**DIRECTIONS**
Exactly the line with "mouse_down()" and the lines that follow it, through the closing line of the entries, should be restated, with nothing left out or added.

=== Section Start ===

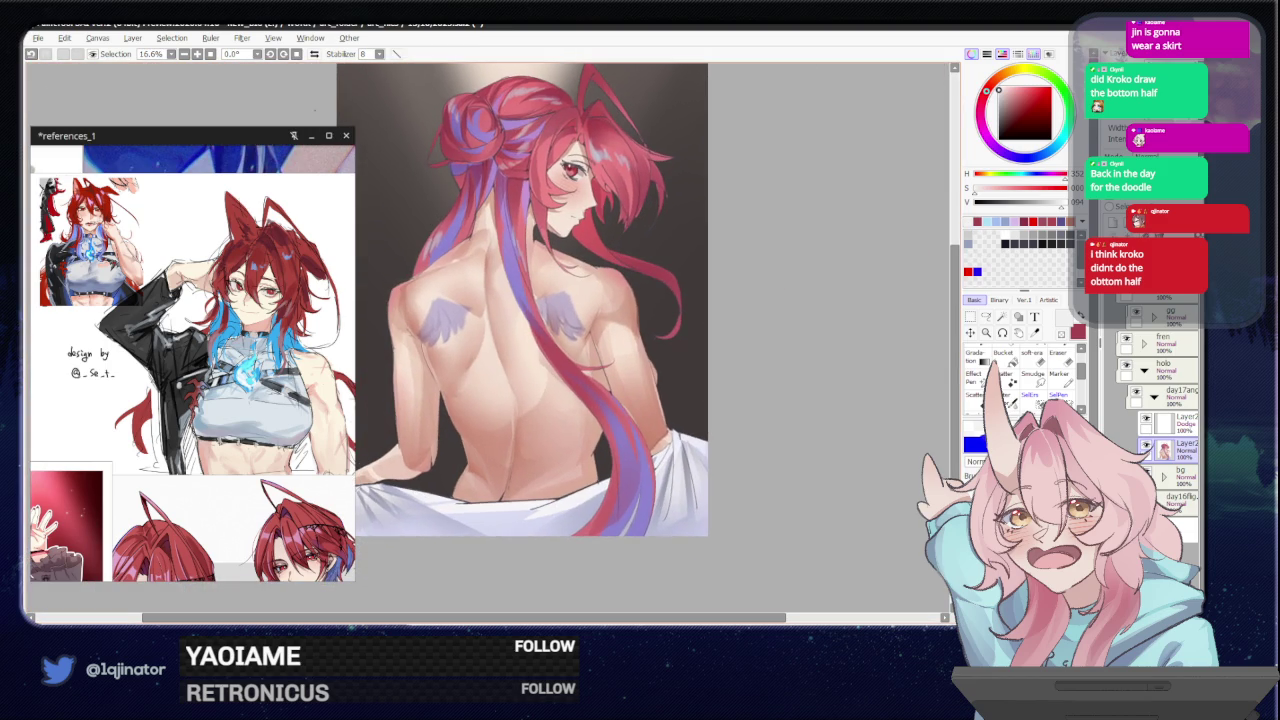
- Add a new blank layer above the painting and pick a dark red colour
drag(810, 395, 780, 449)
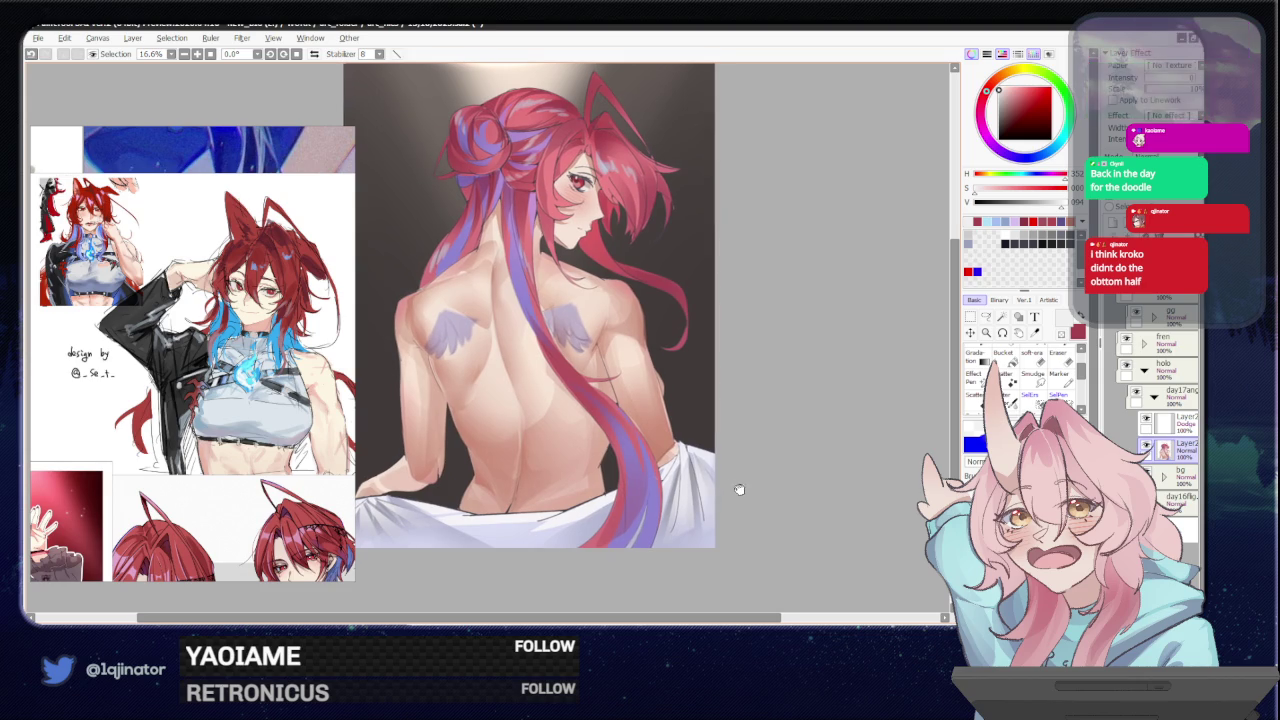
mouse_move(735, 490)
mouse_down()
mouse_move(749, 463)
mouse_move(734, 488)
mouse_up()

=== Section End ===

**RESPONSE TO THIS TASK**
mouse_down()
mouse_move(749, 463)
mouse_move(734, 488)
mouse_up()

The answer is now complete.